Projet

Le PROJET BLOOM est né de la rencontre entre trois personnalités de la musique, du théâtre et des arts visuels et d’un collectif d’instrumentistes spécialistes de la musique de création.
Le PROJET BLOOM veut créer un environnement artistique pour endiguer ce qui semble inexorable : des concerts par et pour les initiés. Le concert n’est pas une fin en soi, mais une étape dans un processus plus large.
Le PROJET BLOOM veut réactiver la curiosité, l’expérimentation, dans le travail entre les artistes et avec les publics.
Le PROJET BLOOM est une entreprise collective d’excitation artistique.
Creuser des souterrains, construire des ponts, provoquer des collisions, le PROJET BLOOM veut réinventer les conditions de production et de réception des œuvres.[/quote]Après le temps des débats esthétiques et des écoles, le champ de la musique se retrouve isolé, à la pointe de la recherche et de la complexité, mais éloigné de son propos, de son existence dans la société et du questionnement qu’il pose sur son temps. La musique de création n’a pas été aidée dans cette tâche par les institutions publiques ou par la société de consommation. Ceci étant, il faut reconnaître la part de responsabilité des artistes lorsqu’on tente d’y poser un regard critique.

S’il faut, et c’est communément admis, continuer à œuvrer pour une plus grande reconnaissance sociale et politique, il est aussi nécessaire de réfléchir plus avant aux moyens à notre disposition pour replacer cet art dans un champ plus apte à le rendre sensible. Pour ce faire, l’exigence, qui doit rester au cœur de tout travail de production et de diffusion d’œuvres, doit rester le noyau de toute réflexion. L’exigence tout d’abord d’une musique qui aurait quelque chose à dire, qui créerait du sens ; la remarque est plus lourde de sens qu’elle n’y paraît tant la post-modernité a apporté avec elle son lot innombrable d’œuvres  qui ne sont, à y regarder de plus près, qu’une auto-satisfaction artisanale. Et celles-ci ne font que légitimer le positionnement élitiste et complexe de la musique contemporaine, tournant celle-ci vers la recherche et l’expérimentation brute. Nous pouvons faire ce constat sans même entrer dans les débats esthétiques sur les musiques qui revisitent avec ferveur les périodes post-romantiques ou «vieille France».

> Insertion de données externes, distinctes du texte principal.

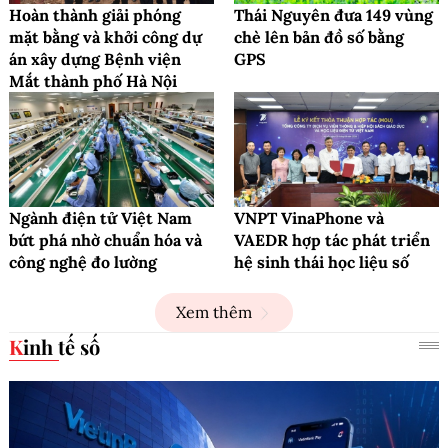
Hoàn thành giải phóng
Thái Nguyên đưa 149 vùng
mặt bằng và khởi công dự
chè lên bản đồ số bằng
án xây dựng Bệnh viện
GPS
Mắt thành phố Hà Nội
Ngành điện tử Việt Nam
VNPT VinaPhone và
bứt phá nhờ chuẩn hóa và
VAEDR hợp tác phát triển
công nghệ đo lường
hệ sinh thái học liệu số
Xem thêm
Kinh tế số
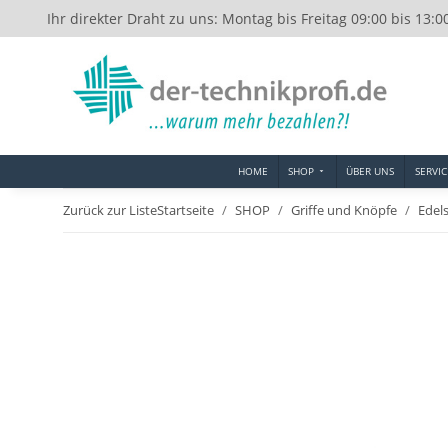
Ihr direkter Draht zu uns: Montag bis Freitag 09:00 bis 13:0
HOME
SHOP
ÜBER UNS
SERVIC
Zurück zur Liste
Startseite
SHOP
Griffe und Knöpfe
Edel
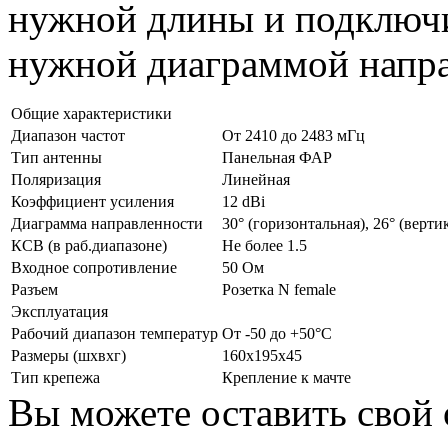
нужной длины и подключ
нужной диаграммой напра
Общие характеристики
Диапазон частот
От 2410 до 2483 мГц
Тип антенны
Панельная ФАР
Поляризация
Линейная
Коэффициент усиления
12 dBi
Диаграмма направленности
30° (горизонтальная), 26° (верти
КСВ (в раб.диапазоне)
Не более 1.5
Входное сопротивление
50 Ом
Разъем
Розетка N female
Эксплуатация
Рабочий диапазон температур
От -50 до +50°С
Размеры (шхвхг)
160х195х45
Тип крепежа
Крепление к мачте
Вы можете оставить свой 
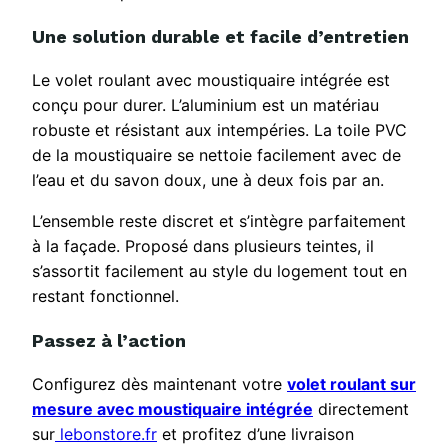
Une solution durable et facile d’entretien
Le volet roulant avec moustiquaire intégrée est
conçu pour durer. L’aluminium est un matériau
robuste et résistant aux intempéries. La toile PVC
de la moustiquaire se nettoie facilement avec de
l’eau et du savon doux, une à deux fois par an.
L’ensemble reste discret et s’intègre parfaitement
à la façade. Proposé dans plusieurs teintes, il
s’assortit facilement au style du logement tout en
restant fonctionnel.
Passez à l’action
Configurez dès maintenant votre
volet roulant sur
mesure avec moustiquaire intégrée
directement
sur
lebonstore.fr
et profitez d’une livraison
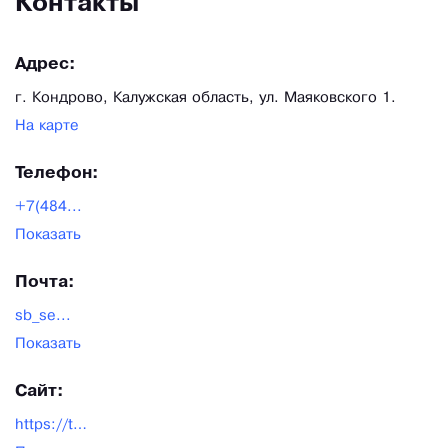
Контакты
Адрес:
г. Кондрово, Калужская область, ул. Маяковского 1.
На карте
Телефон:
+7(484...
Показать
Почта:
sb_se...
Показать
Сайт:
https://tbf.ru/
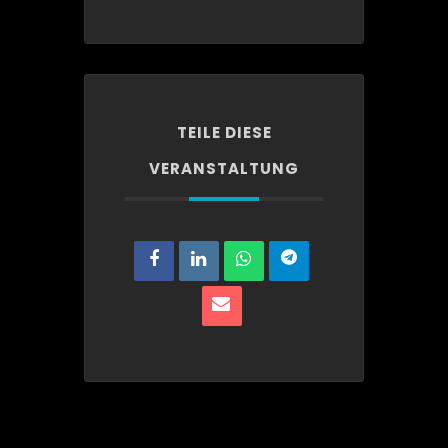
TEILE DIESE
VERANSTALTUNG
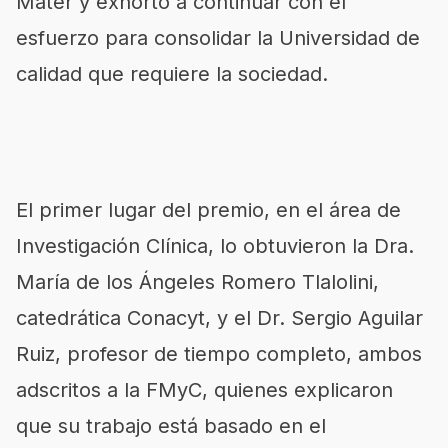
Mater y exhortó a continuar con el
esfuerzo para consolidar la Universidad de
calidad que requiere la sociedad.
El primer lugar del premio, en el área de
Investigación Clínica, lo obtuvieron la Dra.
María de los Ángeles Romero Tlalolini,
catedrática Conacyt, y el Dr. Sergio Aguilar
Ruiz, profesor de tiempo completo, ambos
adscritos a la FMyC, quienes explicaron
que su trabajo está basado en el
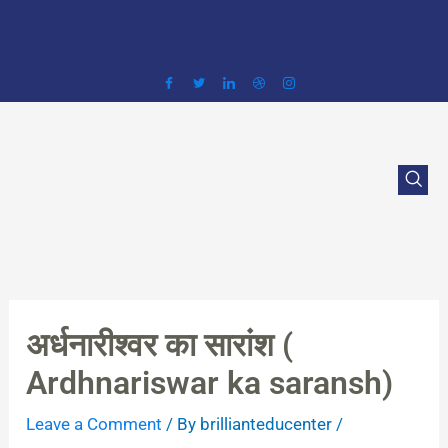
Skip
to
content
अर्धनारीश्‍वर का सारांश (
Ardhnariswar ka saransh)
Leave a Comment
/ By
brillianteducenter
/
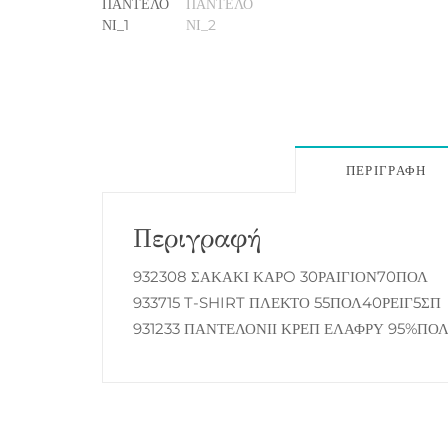
ΠΕΡΙΓΡΑΦΉ
Περιγραφή
932308 ΣΑΚΑΚΙ ΚΑΡO 30ΡΑΙΓΙΟΝ70ΠΟΛ
933715 T-SHIRT ΠΛΕΚΤΟ 55ΠΟΛ40ΡΕΙΓ5ΣΠ
931233 ΠΑΝΤΕΛΟΝΙΙ ΚΡΕΠ ΕΛΑΦΡΥ 95%ΠΟ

Du même coup, la formation instrumentale a subi les mêmes effets. Des générations d’instrumentistes ont fait leur carrière avec un savoir-faire conséquent dans le domaine de la musique contemporaine, cette dernière devenant de fait une période et un apprentissage à part entière. Impossible alors d’imaginer, pour les programmateurs comme pour le public, des événements qui relieraient sciemment et avec grâce les différentes périodes musicales. Cependant, les actuelles générations d’instrumentistes semblent plus à-même de faire des ponts entre les âges, ce qu’il faut absolument encourager ; c’est un des piliers du repositionnement de la musique dans ses champs artistique et social.

L’ultra spécialisation a aussi eu pour effet, sans que ce soit l’unique responsabilité du milieu de la musique de création, de couper les arts les uns des autres. Dans tous les autres domaines artistiques, la connaissance et l’usage de la musique contemporaine est proche du néant. Le jazz, l’improvisation ont réussi à tisser des liens là où la création musicale est restée cloitrée, aussi inculte et imperméable aux autres arts qu’ils ne le sont d’elle. Seul un environnement permettant le rapprochement, l’échange, la proposition entre les arts est susceptible, à long terme, de pallier cette inculture.

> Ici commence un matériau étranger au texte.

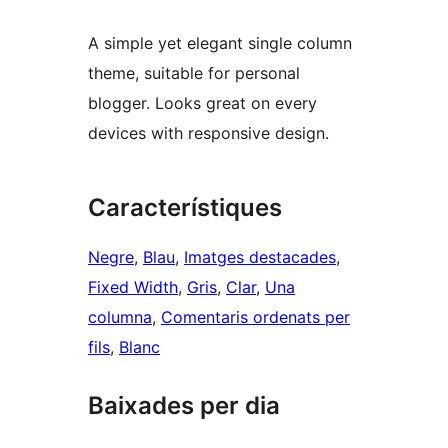
A simple yet elegant single column
theme, suitable for personal
blogger. Looks great on every
devices with responsive design.
Característiques
Negre
, 
Blau
, 
Imatges destacades
, 
Fixed Width
, 
Gris
, 
Clar
, 
Una
columna
, 
Comentaris ordenats per
fils
, 
Blanc
Baixades per dia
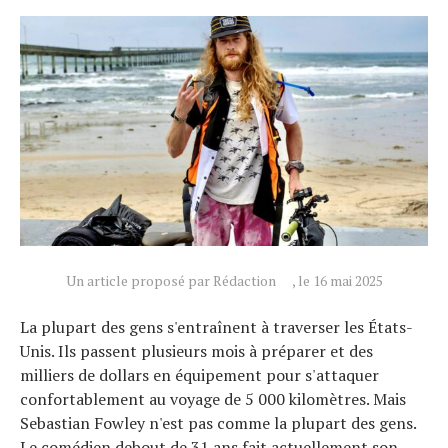
Un article proposé par Rédaction
, le 16 mai 2025
La plupart des gens s'entraînent à traverser les États-
Unis. Ils passent plusieurs mois à préparer et des
milliers de dollars en équipement pour s'attaquer
confortablement au voyage de 5 000 kilomètres. Mais
Sebastian Fowley n'est pas comme la plupart des gens.
Le comédien debout de 31 ans fait actuellement son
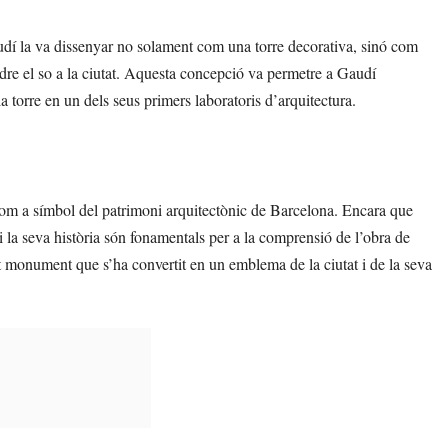
udí la va dissenyar no solament com una torre decorativa, sinó com
dre el so a la ciutat. Aquesta concepció va permetre a Gaudí
a torre en un dels seus primers laboratoris d’arquitectura.
com a símbol del patrimoni arquitectònic de Barcelona. Encara que
i la seva història són fonamentals per a la comprensió de l’obra de
 monument que s’ha convertit en un emblema de la ciutat i de la seva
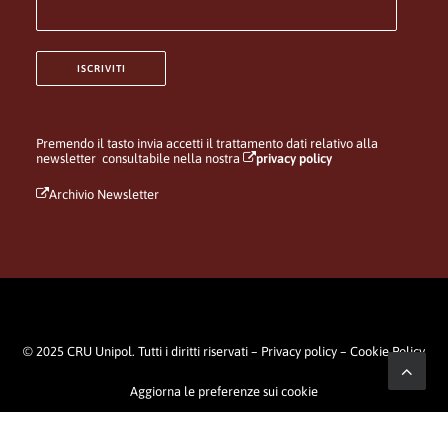
Premendo il tasto invia accetti il trattamento dati relativo alla
newsletter consultabile nella nostra
privacy policy
Archivio Newsletter
© 2025 CRU Unipol. Tutti i diritti riservati –
Privacy policy
–
Cookie Policy
Aggiorna le preferenze sui cookie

Le projet Bloom a pour visée de créer un environnement :

  • Permettre la rencontre entre les arts, par le biais des artistes comme des publics. Il faut se faire entendre hors des sentiers battus de la création musicale, et faciliter la rencontre d’artistes, faisant ainsi éclore de nouvelles propositions intra-disciplinaires.
  • Transmettre non pas l’idée que la musique contemporaine est un monde à part, mais un champ artistique poreux, ouvert et sensible aux autres arts (arts plastiques, vidéo, théâtre, poésie, danse…).
  • Apporter aux instrumentistes du projet l’ouverture nécessaire, mais aussi la formation à des nouvelles investigations artistiques, avec la même exigence professionnelle qu’on leur connaît dans le domaine strictement musical.
  • Par le croisement entre les œuvres de champs artistiques différents, inventer des hors-champs, des correspondances afin de révéler les œuvres autrement.